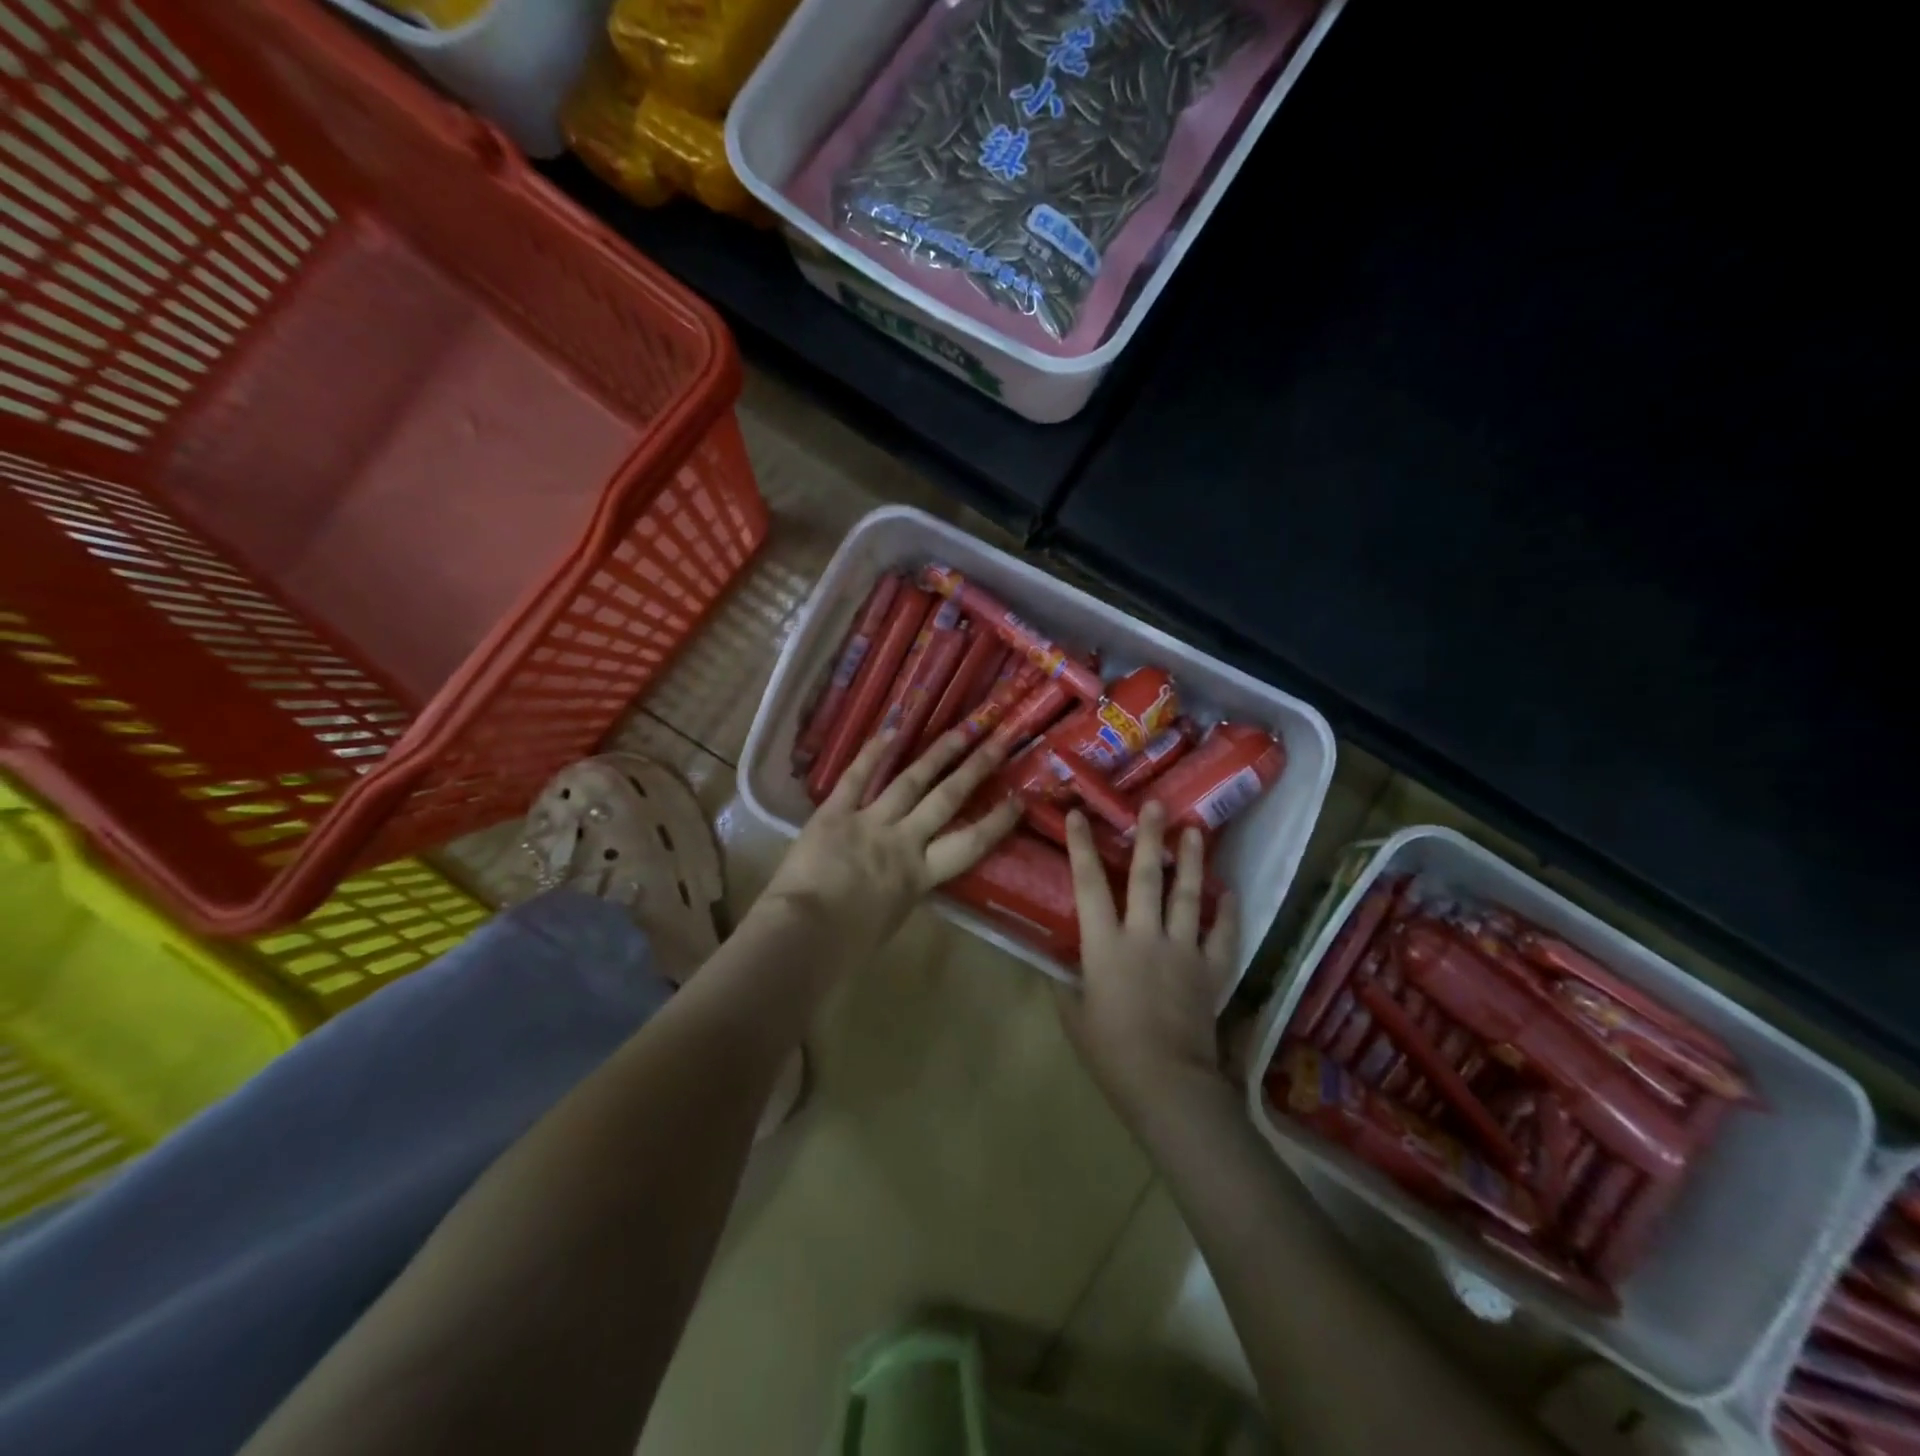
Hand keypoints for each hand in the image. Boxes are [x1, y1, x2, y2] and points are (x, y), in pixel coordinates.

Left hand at [761, 728, 1022, 960]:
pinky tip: (891, 730)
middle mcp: (903, 841)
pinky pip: (856, 778)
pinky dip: (871, 754)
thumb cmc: (848, 944)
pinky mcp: (834, 813)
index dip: (996, 821)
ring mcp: (869, 822)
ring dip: (936, 755)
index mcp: (920, 876)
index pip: (970, 844)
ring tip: (959, 732)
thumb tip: (909, 877)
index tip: (1020, 798)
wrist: (804, 935)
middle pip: (946, 800)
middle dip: (975, 770)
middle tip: (998, 742)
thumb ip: (905, 889)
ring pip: (909, 782)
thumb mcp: (892, 919)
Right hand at [1057, 801, 1237, 1128]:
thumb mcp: (1074, 1016)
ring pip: (1188, 896)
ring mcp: (1182, 950)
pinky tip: (1230, 893)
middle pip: (1147, 877)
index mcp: (1104, 944)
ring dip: (1192, 861)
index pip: (1088, 884)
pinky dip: (1228, 914)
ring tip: (1195, 831)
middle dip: (1149, 838)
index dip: (1081, 847)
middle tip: (1156, 805)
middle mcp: (1144, 935)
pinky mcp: (1210, 971)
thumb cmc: (1111, 1051)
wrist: (1167, 1083)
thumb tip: (1059, 966)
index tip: (1080, 814)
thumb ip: (1066, 984)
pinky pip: (1223, 936)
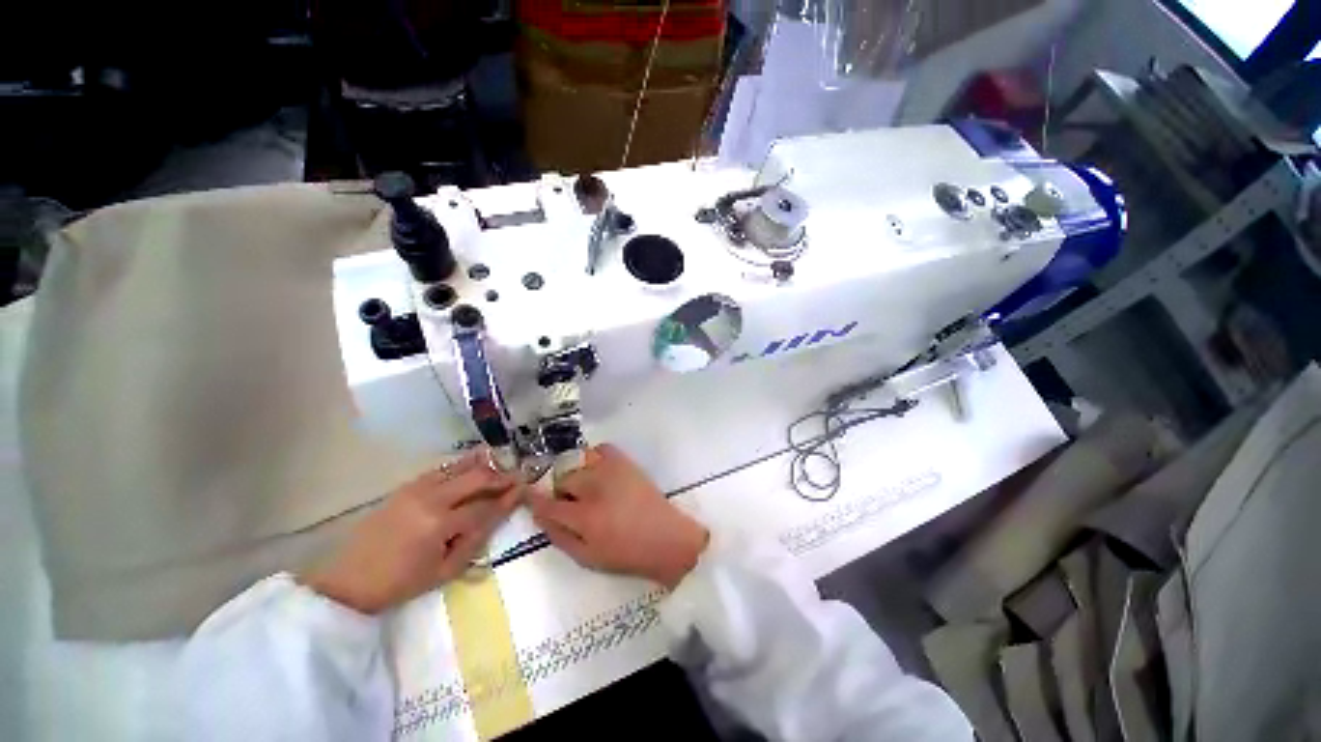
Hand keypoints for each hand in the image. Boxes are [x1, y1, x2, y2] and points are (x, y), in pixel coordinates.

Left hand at [301, 449, 520, 613]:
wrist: (349, 580)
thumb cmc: (400, 583)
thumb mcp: (446, 571)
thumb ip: (476, 539)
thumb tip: (499, 512)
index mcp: (440, 524)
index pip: (485, 505)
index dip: (508, 497)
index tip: (525, 489)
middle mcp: (431, 498)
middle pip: (476, 477)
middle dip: (501, 476)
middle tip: (517, 476)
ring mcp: (416, 488)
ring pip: (460, 467)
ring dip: (484, 465)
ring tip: (501, 465)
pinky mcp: (406, 486)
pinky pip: (442, 469)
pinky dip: (462, 465)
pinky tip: (474, 462)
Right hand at [529, 444, 708, 587]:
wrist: (666, 538)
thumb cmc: (627, 554)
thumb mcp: (587, 557)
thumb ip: (559, 536)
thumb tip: (539, 516)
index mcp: (585, 517)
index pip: (548, 504)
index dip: (535, 500)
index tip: (528, 496)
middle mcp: (596, 488)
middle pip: (564, 480)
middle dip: (564, 492)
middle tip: (576, 504)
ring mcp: (612, 470)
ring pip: (580, 463)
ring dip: (579, 476)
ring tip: (591, 489)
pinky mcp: (626, 462)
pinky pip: (602, 448)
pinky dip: (596, 457)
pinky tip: (602, 473)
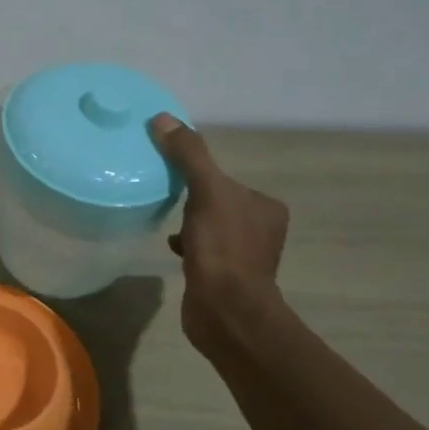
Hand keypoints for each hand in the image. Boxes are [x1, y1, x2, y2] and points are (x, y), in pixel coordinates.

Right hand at [148, 114, 290, 354]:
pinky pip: (203, 251)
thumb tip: (162, 118)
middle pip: (218, 201)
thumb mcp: (206, 192)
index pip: (227, 179)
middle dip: (193, 200)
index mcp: (265, 206)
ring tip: (166, 221)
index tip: (173, 177)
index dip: (199, 175)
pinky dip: (187, 245)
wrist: (226, 311)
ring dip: (189, 223)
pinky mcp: (225, 278)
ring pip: (210, 227)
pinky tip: (170, 247)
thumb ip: (188, 155)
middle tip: (166, 196)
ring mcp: (244, 256)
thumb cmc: (223, 248)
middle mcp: (261, 229)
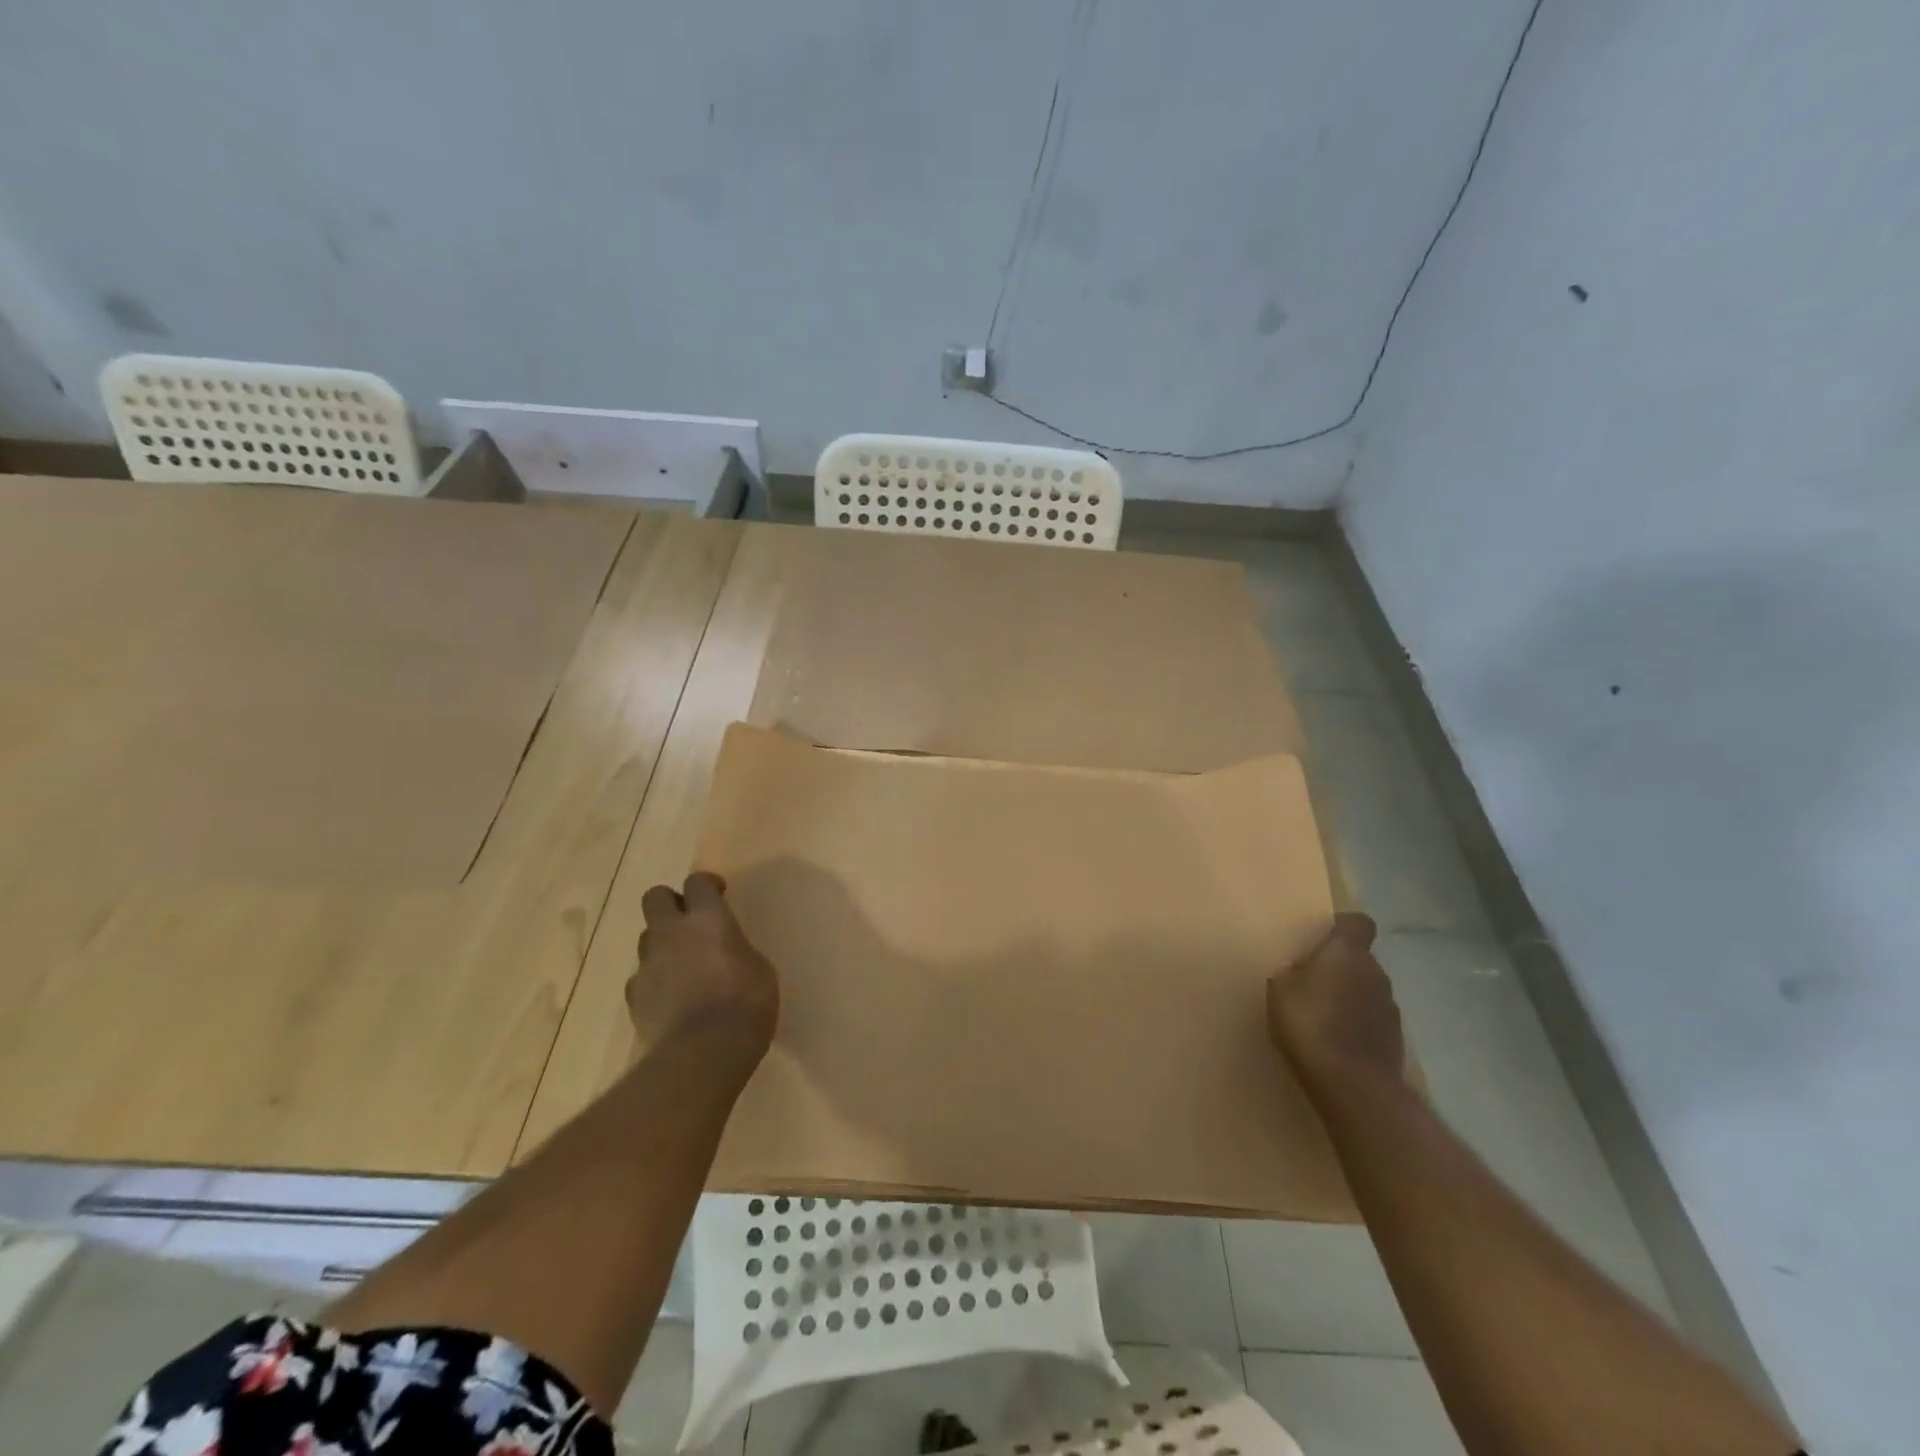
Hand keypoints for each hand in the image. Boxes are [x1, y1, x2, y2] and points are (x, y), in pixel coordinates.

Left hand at [627, 873, 779, 1050]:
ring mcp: (648, 964)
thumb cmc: (746, 1004)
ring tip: (683, 966)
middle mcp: (672, 933)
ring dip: (663, 943)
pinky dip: (654, 981)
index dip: (707, 884)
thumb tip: (726, 952)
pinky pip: (641, 977)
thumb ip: (736, 950)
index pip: (698, 882)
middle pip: (655, 897)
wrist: (703, 1053)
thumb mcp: (759, 969)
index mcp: (708, 919)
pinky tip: (671, 998)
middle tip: (691, 921)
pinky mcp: (634, 997)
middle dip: (670, 903)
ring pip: (646, 937)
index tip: (719, 894)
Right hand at [1267, 913, 1404, 1091]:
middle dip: (1340, 968)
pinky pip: (1372, 1020)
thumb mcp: (1280, 989)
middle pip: (1360, 960)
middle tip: (1312, 985)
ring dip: (1350, 998)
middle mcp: (1376, 973)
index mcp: (1347, 953)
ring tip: (1323, 1019)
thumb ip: (1294, 973)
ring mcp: (1390, 1008)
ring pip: (1367, 991)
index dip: (1344, 927)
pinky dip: (1358, 1025)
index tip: (1326, 937)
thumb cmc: (1309, 1024)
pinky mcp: (1396, 1039)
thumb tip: (1304, 973)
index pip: (1358, 923)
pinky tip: (1337, 1043)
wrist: (1352, 1084)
————————
▸ **WHAT IS NEEDED**
Pull out all lines from the listing that contain the string "hand".

▸ **EXERCISE ANSWER**
Hand keypoints for each hand in the image. Boxes are [x1, y1, x2, y2] and points are (x, y), in pixel coordinates.
Left hand at [761, 728, 1022, 960]:
Right hand at [1057, 801, 1237, 1128]:
Hand keypoints for each hand in the image. Boxes are [x1, y1, x2, y2] and points are (x, y), in pixel coordinates.
Left hand at [301, 449, 520, 613]:
Right hand at [529, 444, 708, 587]:
Hand keypoints for each hand in the image. Boxes are [x1, y1, x2, y2] and points are (x, y), in pixel coordinates.
Right hand at [148, 114, 290, 354]:
Hand keypoints for each hand in the image. Boxes are [x1, y1, x2, y2] and points are (x, y), in pixel coordinates.
Left hand at [627, 873, 779, 1050]:
Right hand at [1267, 913, 1404, 1091]:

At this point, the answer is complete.